Un día, por fin, pasadas unas semanas, se sintió recuperado y con una mínima disposición de ánimo para intentar romper la férrea rutina, y quiso entablar conversación con los compañeros de trabajo; todos se lo quitaban de encima con evasivas, y lo atribuyó a su pasado de presidiario. Desistió, y escondiéndose sin saber por qué instinto de protección, empezó a hacer ejercicio físico y a entrenar la elasticidad y el fondo al principio, más adelante la potencia muscular y los reflejos. Una tarde, poco antes de entrar al turno, lo abordó un compañero, un hombretón de los más huraños y reservados, pero también uno de los que más confianza le inspiraban.
– Eres valiente -dijo el individuo con una sonrisa-. ¿Sabes qué podría pasar si el encargado te ve?
– No -dijo Ore-. ¿Qué podría pasar?
El otro se rió.
– Me caes bien. ¿Qué haces el día libre menologial?
– El pasado me quedé tumbado en el parque. Podríamos dar una vuelta por el centro.
– Muy bien -dijo, y le dio la mano-. Me llamo Tibu.
– Ore Enui -dijo el vigilante, y se la estrechó; Tibu soltó una carcaja
– No me hagas caso, Ore. Entonces, hasta el día libre.
El día libre menologial, Ore y Tibu tomaron un transporte hasta el centro de ocio comercial de Gorhgró, y allí se gastaron los créditos que se habían permitido llevarse, reservando algunos para la vuelta. Despues de que el alcohol los hubiera aburrido, Ore propuso tomar otro transporte para ir a la izquierda del Sarca, una zona que, sin saber por qué, le atraía especialmente. Por el camino, la conversación que las dilaciones mentales había diluido se reestableció.
– ¿Y tú antes qué hacías? -preguntó Tibu.
Ore se extrañó.
– ¿Antes de qué?
Tibu miró al horizonte con melancolía.
– Antes de que te enviasen aquí.
Ore miró el mono gris que llevaba puesto. Se miró las manos y los zapatos, y en la terminal de transportes se apearon.

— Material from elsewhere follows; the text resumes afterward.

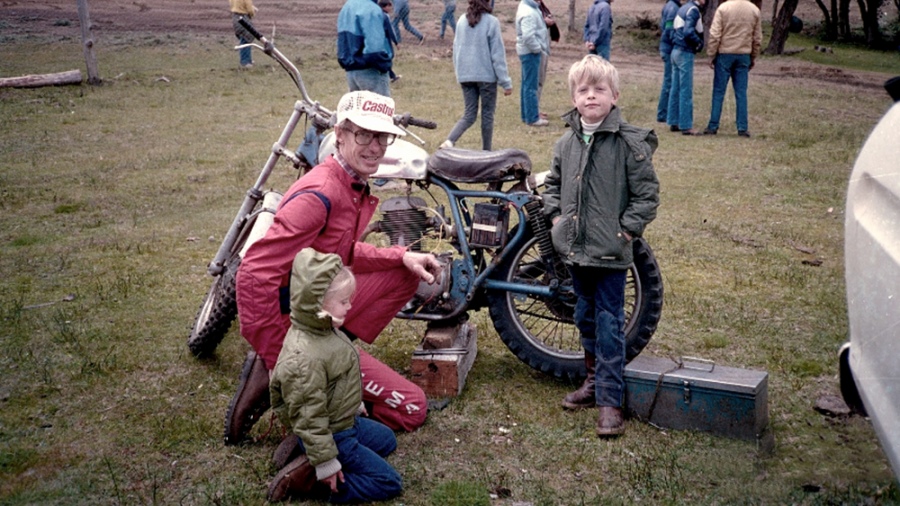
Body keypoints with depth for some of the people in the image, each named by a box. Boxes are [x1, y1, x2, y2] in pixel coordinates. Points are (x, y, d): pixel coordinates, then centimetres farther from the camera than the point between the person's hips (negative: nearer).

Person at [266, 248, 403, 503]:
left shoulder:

– No lo sé, no me acuerdo. ¿Y tú?
– Yo recuerdo solamente la Prisión y la Apotropía de Juegos -dijo Tibu con orgullo-. Yo sobreviví a tres jornadas de Juegos en el Palacio Golring.
El nombre encendió una minúscula chispa en el desviado intelecto de Ore.
– Eso me recuerda algo. Me gustaría ir a echar un vistazo.
Tibu miró la hora.
– Hoy no tenemos tiempo. El próximo día libre, si quieres.
Contrariado, Ore desafió las miradas de reprobación de los Guardias armados que patrullaban de cuatro en cuatro. No se había dado cuenta de que sus atuendos no se adecuaban a una zona residencial distinguida -Está bien -dijo, y de repente sintió extrañezas recónditas, impulsos desconocidos, atracciones inexplicables hacia lugares precisos.
– Deberíamos volver -dijo Tibu pasado un rato-. Entramos dentro de tres horas.
– Un momento.
Fueron hacia un imponente edificio dormitorio. En la portería se escondían dos o tres mendigos, y cuando los vieron acercarse, adoptaron una actitud hostil; uno de ellos se asomó agresivo. Ore se le encaró; el otro llevaba restos de maquillaje en la cara, y la ropa se le caía a jirones. Se quedaron mirando, con más curiosidad que indisposición. En el aire del indigente había algo de payaso, y de repente se puso a reír y señaló a Ore.
– ¡Caballero! -dijo; retrocedió, y los demás pelagatos estallaron en carcajadas roncas.
– Vamonos de aquí -dijo Tibu, tirando de su compañero.
En el transporte de vuelta los dos estaban pensativos.
– ¿Qué ha querido decir con Caballero? -preguntó Ore.
– ¡Y yo qué sé! -se lo quitó de encima Tibu.
Se hacía de noche, y les esperaba una larga jornada de trabajo.